De unos años para acá han proliferado los blogs de ciencias, los portales y webs de temas científicos. Esto también es una buena salida divulgativa. Es cierto que hay mucha información con poca calidad, falta de fuentes, etc. Pero debemos entre toda esa maraña saber cribar.

Hablando de Ciencia


jueves, 29 de septiembre de 2011

Ensayo sobre la EA IV: Comunicar, divulgar, educar.

Las ciencias que interesan son las que están más relacionadas con el día a día de las personas, las que son más cercanas y las que como siempre, afectan más a uno, por ejemplo la medicina: todo el mundo quiere saber cómo se llama tal enfermedad, sus síntomas, sus curas. También pasa con temas científicos como el cambio climático, las energías renovables, etc. que a medida que la gente se va dando cuenta que no es un tema banal, les empieza a suscitar interés y a intentar enterarse de cómo poder ayudar de forma particular reciclando, instalando un panel solar, una compostadora. O de forma colectiva, al unirse a grupo ecologistas, invertir en renovables, repoblando un bosque, etc.

Los congresos, conferencias y revistas de temática científica suelen verse desde fuera como un mundillo friki, exclusivo de unos pocos, sólo para científicos, lo que le hace muy cerrado y poco atractivo para el resto. Experiencias como la Semana de la Sostenibilidad (www.semanadelasostenibilidad.es) acercan a la gente de todo tipo (clase, sexo, edad, etc.) a juntarse en torno a un tema científico como es el desarrollo sostenible, el medio ambiente, y el cambio climático de una manera amena, divertida y seria (en el sentido en el que se tratan los temas) conjugando talleres, conferencias, juegos, espectáculos, etc.

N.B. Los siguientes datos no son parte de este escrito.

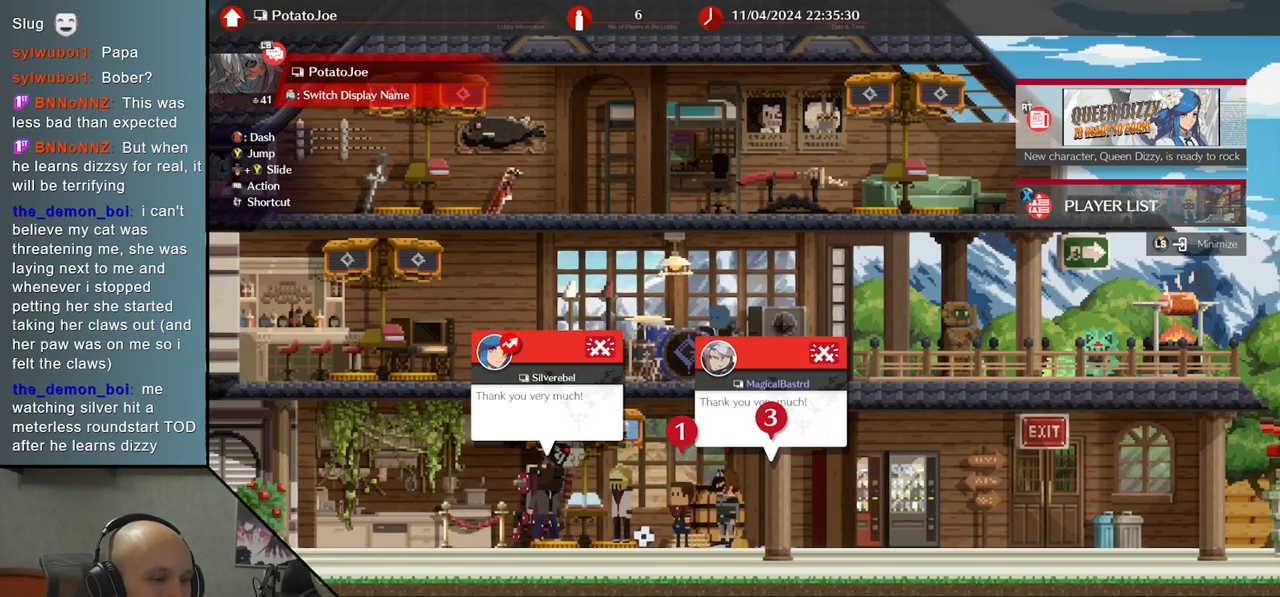
{"buttons": [], "left_stick": "left", "events": [[83, "left_stick", "center"], [333, "left_stick", "left"]]}
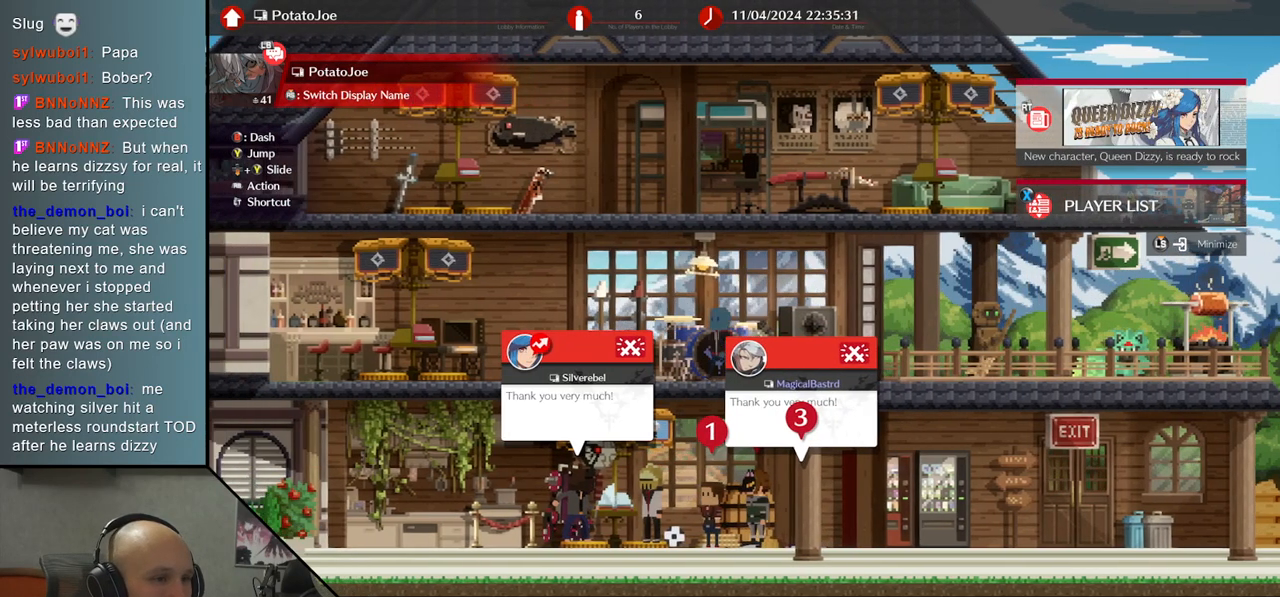
{"buttons": [], "left_stick": "left", "events": []}
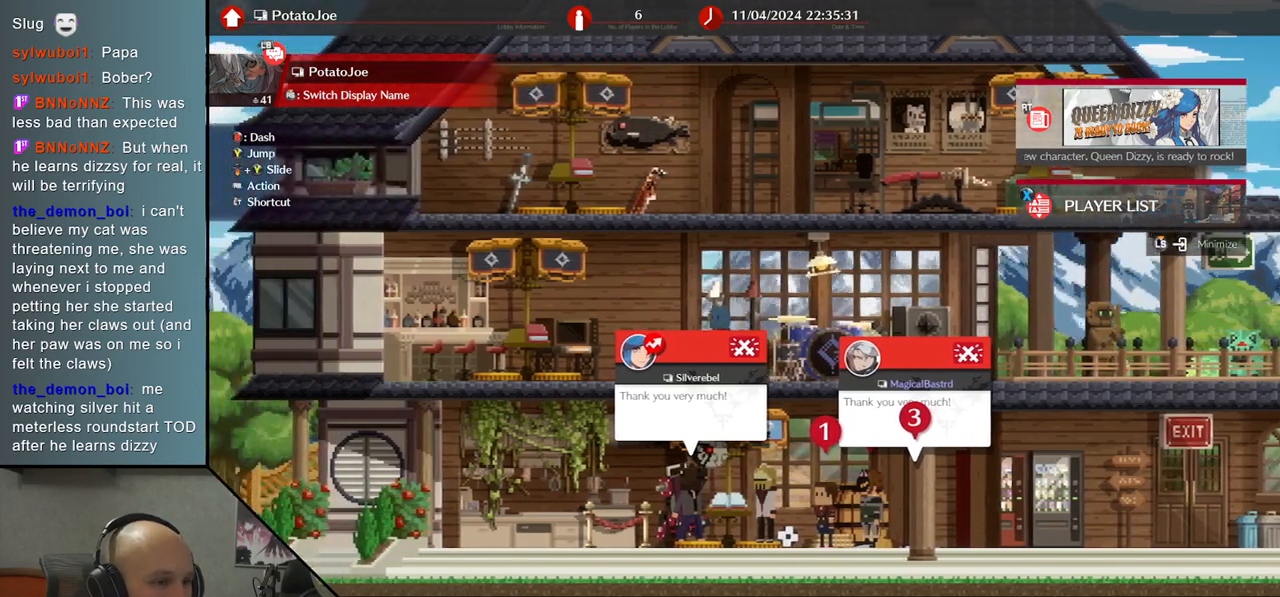
{"buttons": [], "left_stick": "center", "events": [[450, "left_stick", "center"]]}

A través de mi experiencia he visto como se puede divulgar de múltiples maneras la ciencia a través de la EA, haciéndola interesante incluso para la gente menos motivada con el ellas. Además no hay que olvidar, que la EA no sólo es para niños y niñas, todas las edades están incluidas.

En realidad, lo que se intenta es enseñar el funcionamiento de lo que nos rodea, para que la gente, al comprenderlo, le dé el valor que se merece. Un ejemplo que puede aclarar esto es nuestra relación con los Parques Nacionales. La gente, es conocedora de que dentro de ellos hay múltiples seres vivos que merecen su protección, son espacios muy bellos y de gran valor ecológico y que por tanto no se debería construir allí o contaminar su río, bajo ningún concepto. Ahora bien, si el río no pasa por un parque natural ¿podemos limpiar nuestra moto en él? La respuesta es no. Si una persona sabe que un río es un ecosistema vivo, que contaminarlo no sólo afecta a ese tramo, que de él viven aves, peces, anfibios, mamíferos y también seres humanos, tal vez, sólo tal vez, cambiaría de parecer.

Pueden parecer pretenciosas mis palabras, pero un buen uso de la EA en la sociedad puede conseguir: divulgar conocimientos y valores científicos (y no solo estos) comunicarlos a través de múltiples formas y en consecuencia de todo ello conseguir educar, es decir concienciar, hacer que se asimilen conceptos y ayudar a crear cabezas pensantes con criterio sobre sus actos.

miércoles, 21 de septiembre de 2011

Ensayo sobre la EA III: ¿por qué la educación ambiental?


Vivimos en ciudades: cogemos coches, andamos por aceras, dormimos entre placas de hormigón. Todo esto nos aleja de lo natural, de dónde venimos. Según Álvarez, Con esta visión cada día nos alejamos más, física y mentalmente de nuestra conexión  natural con todos los elementos que  conforman a la madre naturaleza. Pretendemos vivir en una burbuja,  pretendiendo no depender del medio  ambiente que nos rodea. No tomamos en  cuenta que para coexistir existen múltiples relaciones y procesos entre la naturaleza y  nosotros, que permiten la vida en este  planeta.  El contacto con la naturaleza es básico para acercar la ciencia a las personas. Aquí es dónde irrumpe con fuerza la EA, ésta debe ser: cercana con su público, amable con lo que le rodea, alcahueta entre naturaleza y sociedad, transversal a todo conocimiento de la vida y educadora en valores.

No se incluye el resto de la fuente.